## ATTIVITÀ ED ESERCIZI
A. Traduci in inglese questa frase dell'articolo sull'omicidio di Piazza Palio: "Il movente, scoperto alcuni giorni dopo, ha reso la morte di Valentino Spalluto ancora più tragica."
B. Riscrivi il tratto dell'articolo sull'omicidio di Piazza Palio che va da "Le dichiarazioni dei" fino a "come il colpevole.", sostituendo "colpevole" con "responsabile".
C. Nell'articolo sull'omicidio di Piazza Palio, riduci a un elenco puntato il paragrafo che inizia con "Le indagini sono proseguite", conservandone i fatti principali.

## BRANO SELEZIONATO
□ □ □ □ □ □ □

Arrestato il presunto killer di Piazza Palio. Fu uno scambio di persona

Arrestato il presunto killer di Piazza Palio. Fu uno scambio di persona

Lecce - Il 2 agosto scorso la città di Lecce è stata scossa da un brutale, quanto ingiustificato, omicidio.
Mentre si stavano svolgendo i lavori di allestimento di Piazza Palio che avrebbe ospitato di lì a poco il concerto di Laura Pausini, un uomo a bordo di uno scooter marca Scarabeo, col volto coperto da un casco nero, ha esploso alcuni colpi d'arma da fuoco contro uno degli operai che, a seguito delle ferite riportate alla tempia, è deceduto poco dopo.

Gli investigatori sono entrati immeditamente in azione al fine di rilevare indizi utili alla scoperta dell'assassino della vittima, Valentino Spalluto, un giovane di soli vent'anni, incensurato.
I primi indizi raccolti, però, non hanno prodotto alcun risultato circa il movente o l'autore dell'omicidio.
I testimoni ascoltati erano riusciti a descrivere le modalità dell'omicidio, ma non avevano riconosciuto chi l'avesse commesso, nè erano riusciti a leggere la targa dello scooter.

Le indagini sono proseguite fino a restringere il campo d'investigazione verso via Siracusa, luogo nel quale era stato visto fuggire l'assassino. A seguito di molteplici appostamenti nella zona, gli investigatori hanno individuato lo stesso ciclomotore, utilizzato da un giovane agli arresti domiciliari.
Attraverso una serie di appostamenti, pedinamenti e intercettazioni, i militari sono risaliti a tre testimoni oculari, tre ragazzi di età compresa tra i 15 e i 16 anni, i quali sono stati accompagnato senza preavviso presso gli Uffici della Procura ed ascoltati separatamente per evitare che potessero fornire una testimonianza concordata dei fatti.

Le dichiarazioni dei tre si sono rivelate perfettamente coerenti con la dinamica dell'omicidio ed erano tutti concordi nell'indicare Salvatore Polimeno come il colpevole.
Il movente, scoperto alcuni giorni dopo, ha reso la morte di Valentino Spalluto ancora più tragica. Non erano rivolti a lui, infatti, quei colpi di pistola, bensì ad un altro operaio.
Salvatore Polimeno, 23enne leccese, con precedenti per spaccio, si era recato nella sede dei lavori per chiuidere un conto in sospeso con un altro operaio, fisicamente molto simile alla vittima.
Accertati i fatti, è stata emessa un'ordinanza di custodia cautelare per il reato di omicidio volontario e premeditato nei confronti di Polimeno, notificata in carcere, dove l'uomo già stava scontando la pena per reato di evasione.

□ □ □ □ □ □ □

## ESTRATTO DEI DATI
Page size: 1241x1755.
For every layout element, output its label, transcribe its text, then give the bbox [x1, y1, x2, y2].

□ □ □ □ □ □ □

## SOLUZIONI IN ORDINE
A. The motive, discovered a few days later, made Valentino Spalluto's death even more tragic.

B.
Le dichiarazioni dei tre si sono rivelate perfettamente coerenti con la dinamica dell'omicidio ed erano tutti concordi nell'indicare Salvatore Polimeno come il responsabile.

C.
- Le indagini si sono concentrate su via Siracusa, dove l'assassino era stato visto fuggire.
- Dopo molti appostamenti nella zona, gli investigatori hanno individuato lo stesso ciclomotore, usato da un giovane agli arresti domiciliari.
- Con appostamenti, pedinamenti e intercettazioni, i militari hanno rintracciato tre testimoni oculari, ragazzi tra i 15 e i 16 anni.
- I tre sono stati portati senza preavviso negli Uffici della Procura e ascoltati separatamente, per evitare una testimonianza concordata.